• [Problem requirements]
Please restate exactly the lines of the data below, beginning with the line containing "left wrist: (399, 73)" and ending with the last line.

(Collection entries)
*** Block opens ***

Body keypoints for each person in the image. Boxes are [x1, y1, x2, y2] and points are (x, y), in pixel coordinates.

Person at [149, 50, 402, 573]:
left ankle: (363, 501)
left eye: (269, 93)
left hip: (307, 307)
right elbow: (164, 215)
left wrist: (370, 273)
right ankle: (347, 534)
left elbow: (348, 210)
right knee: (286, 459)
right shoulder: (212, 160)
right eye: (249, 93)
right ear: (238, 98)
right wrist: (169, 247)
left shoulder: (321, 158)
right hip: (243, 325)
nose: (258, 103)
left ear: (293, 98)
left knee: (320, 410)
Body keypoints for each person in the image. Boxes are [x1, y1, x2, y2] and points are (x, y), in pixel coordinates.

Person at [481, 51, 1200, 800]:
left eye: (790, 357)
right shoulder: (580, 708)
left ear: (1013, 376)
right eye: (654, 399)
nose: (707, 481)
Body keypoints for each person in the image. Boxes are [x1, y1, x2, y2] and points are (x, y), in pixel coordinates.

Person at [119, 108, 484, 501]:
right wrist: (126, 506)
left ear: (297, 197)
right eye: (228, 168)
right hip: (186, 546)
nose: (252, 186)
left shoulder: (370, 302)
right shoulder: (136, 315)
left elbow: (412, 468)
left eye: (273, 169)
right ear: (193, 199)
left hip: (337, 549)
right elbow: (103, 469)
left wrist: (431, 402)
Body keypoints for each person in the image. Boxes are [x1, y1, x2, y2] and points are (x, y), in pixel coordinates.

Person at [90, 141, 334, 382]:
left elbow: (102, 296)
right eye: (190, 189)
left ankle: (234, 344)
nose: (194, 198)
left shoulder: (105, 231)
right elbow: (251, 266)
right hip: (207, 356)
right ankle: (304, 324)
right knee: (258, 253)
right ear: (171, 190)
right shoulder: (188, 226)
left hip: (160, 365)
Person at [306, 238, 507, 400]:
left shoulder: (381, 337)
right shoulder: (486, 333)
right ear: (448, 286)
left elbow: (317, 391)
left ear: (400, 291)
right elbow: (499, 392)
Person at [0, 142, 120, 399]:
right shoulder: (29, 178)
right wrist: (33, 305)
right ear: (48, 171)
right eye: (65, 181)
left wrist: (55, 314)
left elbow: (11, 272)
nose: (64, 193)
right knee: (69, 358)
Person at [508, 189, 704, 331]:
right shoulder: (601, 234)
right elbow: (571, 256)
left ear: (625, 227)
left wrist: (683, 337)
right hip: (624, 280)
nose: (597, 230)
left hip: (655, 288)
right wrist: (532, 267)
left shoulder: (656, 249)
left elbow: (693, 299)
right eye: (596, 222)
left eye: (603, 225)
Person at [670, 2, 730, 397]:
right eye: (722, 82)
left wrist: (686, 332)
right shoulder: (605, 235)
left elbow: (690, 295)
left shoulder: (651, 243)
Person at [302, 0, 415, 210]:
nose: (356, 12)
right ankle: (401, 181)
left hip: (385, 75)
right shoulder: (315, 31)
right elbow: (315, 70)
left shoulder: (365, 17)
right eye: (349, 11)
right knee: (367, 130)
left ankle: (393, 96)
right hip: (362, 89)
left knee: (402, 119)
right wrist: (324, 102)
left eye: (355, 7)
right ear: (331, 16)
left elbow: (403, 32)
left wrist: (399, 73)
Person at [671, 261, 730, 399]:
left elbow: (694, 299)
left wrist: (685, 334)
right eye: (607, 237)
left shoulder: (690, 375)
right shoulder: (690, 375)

*** Block closes ***

• [Your response]
left wrist: (399, 73)
Person at [671, 261, 730, 399]:
left elbow: (694, 299)
left wrist: (685, 334)
right eye: (607, 237)
left shoulder: (690, 375)
right shoulder: (690, 375)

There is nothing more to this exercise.